If you still can’t find information about that particular entry, give me a shout — I might have some knowledge for you.

Bot traffic

A bot is a piece of software that runs automated scripts over the Internet for different purposes.

There are all kinds of bots. Some have good intentions, like the bots used to check copyrighted content or the ones that index your site for search engines, and others not so much, like the ones scraping your content to clone it.

2016 bot traffic report.
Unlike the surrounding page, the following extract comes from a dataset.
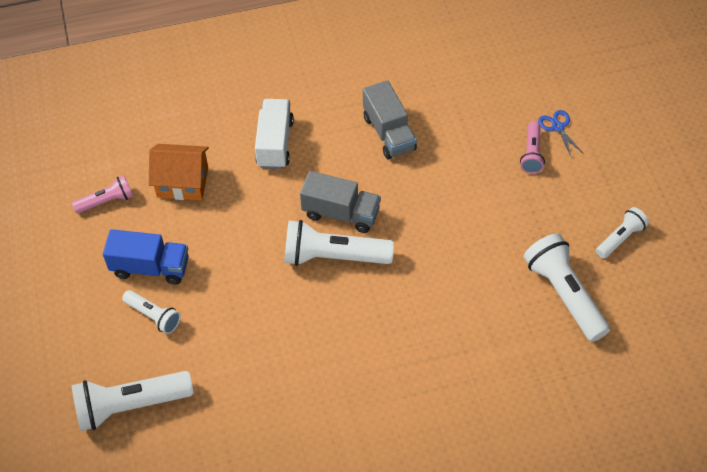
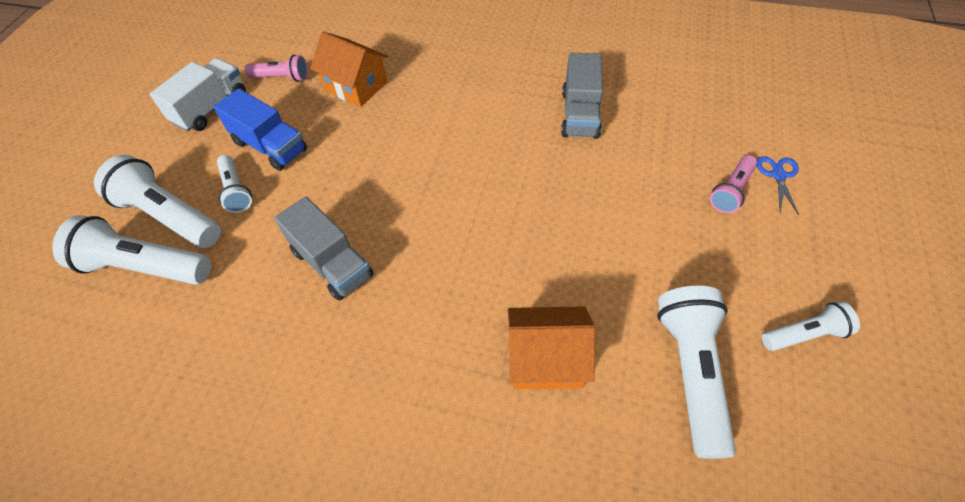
camera: 30 degrees right, 0 degrees up
white truck [255,99,294,169] -> white truck moved to [150,58,246,131]
white flashlight [284,220,394,266] -> white flashlight moved to [94,155,221,248]
grey truck [300,171,381,233] -> grey truck moved to [274,197,374,301]
none -> orange house [508,306,595,389]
Source: Incapsula

In either case, this type of traffic is not useful for your reporting and might be even more damaging than spam both because of the amount and because it’s harder to identify (and therefore to filter it out).

It’s worth mentioning that bots can be blocked from your server to stop them from accessing your site completely, but this usually involves editing sensible files that require high technical knowledge, and as I said before, there are good bots too.

So, unless you’re receiving a direct attack that’s skewing your resources, I recommend you just filter them in Google Analytics.

In which reports can you look for bot traffic?

Bots will usually show as Direct traffic in Google Analytics, so you’ll need to look for patterns in other dimensions to be able to filter it out. For example, large companies that use bots to navigate the Internet will usually have a unique service provider.

I’ll go into more detail on this below.

Internal traffic

Most users get worried and anxious about spam, which is normal — nobody likes weird URLs showing up in their reports. However, spam isn’t the biggest threat to your Google Analytics.

You are!

The traffic generated by people (and bots) working on the site is often overlooked despite the huge negative impact it has. The main reason it’s so damaging is that in contrast to spam, internal traffic is difficult to identify once it hits your Analytics, and it can easily get mixed in with your real user data.

There are different types of internal traffic and different ways of dealing with it.

Direct internal traffic

Testers, developers, marketing team, support, outsourcing… the list goes on. Any member of the team that visits the company website or blog for any purpose could be contributing.

In which reports can you look for direct internal traffic?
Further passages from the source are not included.